**节选**:
也不知道从什么时候开始的,中国电影宣发特别喜欢把自己包装成情书,但事后常常证明是乌龙。《地球最后的夜晚》就是个例子,很多情侣准备看完《最夜》去开房的,结果直接开火了。而极端地说,《一秒钟》不仅跟情书没关系,甚至,跟电影也没有本质关系。
“给电影的情书”
有意思的是,这部电影在公映前就获得好多遍掌声了。“延时上映”和“技术原因”在中国,一向是口碑促销。伤痕文学则是另一种口碑。网上有粗糙的年轻人对国师伤痕表示不屑,马上遭到了更粗糙的回怼。不过,我想说的是,《一秒钟》实在算不上伤痕文学,最多是刮痕文艺。

**已知信息**:

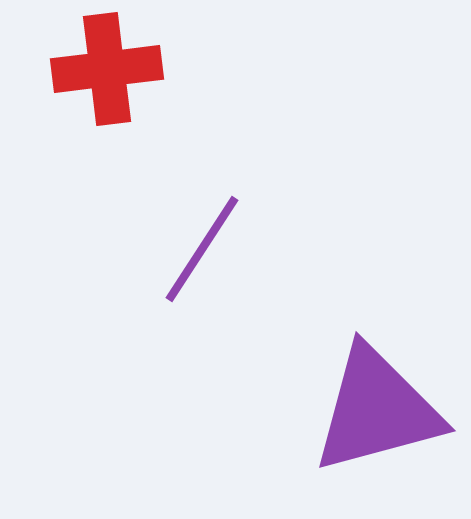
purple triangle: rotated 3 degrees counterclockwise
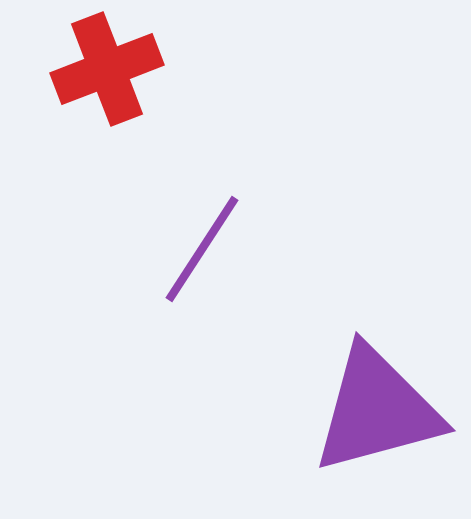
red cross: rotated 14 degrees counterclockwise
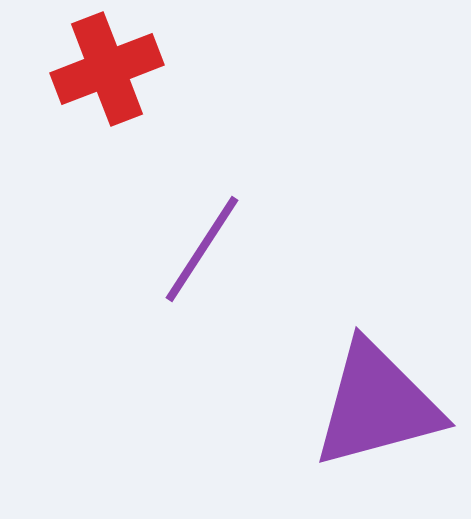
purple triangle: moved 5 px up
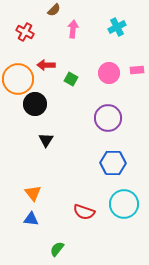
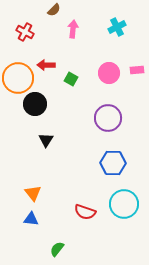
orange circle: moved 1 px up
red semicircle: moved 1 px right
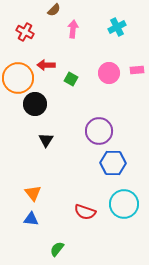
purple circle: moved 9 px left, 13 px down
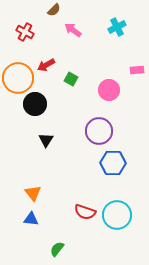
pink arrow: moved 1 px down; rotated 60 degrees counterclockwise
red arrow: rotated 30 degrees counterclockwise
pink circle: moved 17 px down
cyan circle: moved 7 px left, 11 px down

...

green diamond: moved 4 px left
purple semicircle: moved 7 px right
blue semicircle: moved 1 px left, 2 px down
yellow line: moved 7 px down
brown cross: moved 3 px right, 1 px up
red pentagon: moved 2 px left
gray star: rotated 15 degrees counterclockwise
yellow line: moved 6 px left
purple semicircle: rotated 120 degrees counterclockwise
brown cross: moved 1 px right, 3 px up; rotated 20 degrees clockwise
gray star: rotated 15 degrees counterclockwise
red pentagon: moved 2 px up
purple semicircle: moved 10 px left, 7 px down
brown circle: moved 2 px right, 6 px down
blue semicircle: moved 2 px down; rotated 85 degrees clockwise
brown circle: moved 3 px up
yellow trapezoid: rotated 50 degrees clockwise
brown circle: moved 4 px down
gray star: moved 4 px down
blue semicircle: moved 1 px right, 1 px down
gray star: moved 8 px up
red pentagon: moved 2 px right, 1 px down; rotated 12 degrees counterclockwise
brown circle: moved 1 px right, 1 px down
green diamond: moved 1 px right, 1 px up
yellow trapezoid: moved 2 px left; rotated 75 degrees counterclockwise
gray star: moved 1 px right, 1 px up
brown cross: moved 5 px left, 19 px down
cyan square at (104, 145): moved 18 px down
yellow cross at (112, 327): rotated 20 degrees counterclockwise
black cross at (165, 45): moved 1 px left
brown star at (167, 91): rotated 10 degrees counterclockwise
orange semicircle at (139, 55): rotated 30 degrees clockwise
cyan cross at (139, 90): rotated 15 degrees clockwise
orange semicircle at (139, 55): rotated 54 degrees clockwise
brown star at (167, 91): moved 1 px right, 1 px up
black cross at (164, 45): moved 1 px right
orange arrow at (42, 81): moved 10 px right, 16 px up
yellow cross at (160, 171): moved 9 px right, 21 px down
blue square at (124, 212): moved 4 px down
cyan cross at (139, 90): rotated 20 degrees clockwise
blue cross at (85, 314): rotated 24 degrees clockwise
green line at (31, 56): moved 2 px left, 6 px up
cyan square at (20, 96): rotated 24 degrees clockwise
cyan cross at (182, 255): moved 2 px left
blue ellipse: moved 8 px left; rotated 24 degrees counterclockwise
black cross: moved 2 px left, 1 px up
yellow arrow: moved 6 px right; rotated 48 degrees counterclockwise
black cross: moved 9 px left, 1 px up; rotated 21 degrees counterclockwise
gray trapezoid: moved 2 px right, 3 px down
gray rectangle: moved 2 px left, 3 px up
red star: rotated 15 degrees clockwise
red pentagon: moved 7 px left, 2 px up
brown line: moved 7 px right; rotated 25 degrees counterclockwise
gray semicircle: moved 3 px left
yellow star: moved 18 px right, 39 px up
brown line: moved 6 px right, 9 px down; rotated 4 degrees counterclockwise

**待办任务**:
• a. 根据这段影评,在中国一向被当作口碑促销的是哪两种说法?
• b. 请返回这段影评中从“也不知道从什么时候开始的,中”开始、到“上伤痕文学,最多是刮痕文艺。”结束的原文。
上面的列表与这段影评没有关系。

**答案列表**:
• a. “延时上映”和“技术原因”。

• b.
也不知道从什么时候开始的,中国电影宣发特别喜欢把自己包装成情书,但事后常常证明是乌龙。《地球最后的夜晚》就是个例子,很多情侣准备看完《最夜》去开房的,结果直接开火了。而极端地说,《一秒钟》不仅跟情书没关系,甚至,跟电影也没有本质关系。
“给电影的情书”
有意思的是,这部电影在公映前就获得好多遍掌声了。“延时上映”和“技术原因”在中国,一向是口碑促销。伤痕文学则是另一种口碑。网上有粗糙的年轻人对国师伤痕表示不屑,马上遭到了更粗糙的回怼。不过,我想说的是,《一秒钟》实在算不上伤痕文学,最多是刮痕文艺。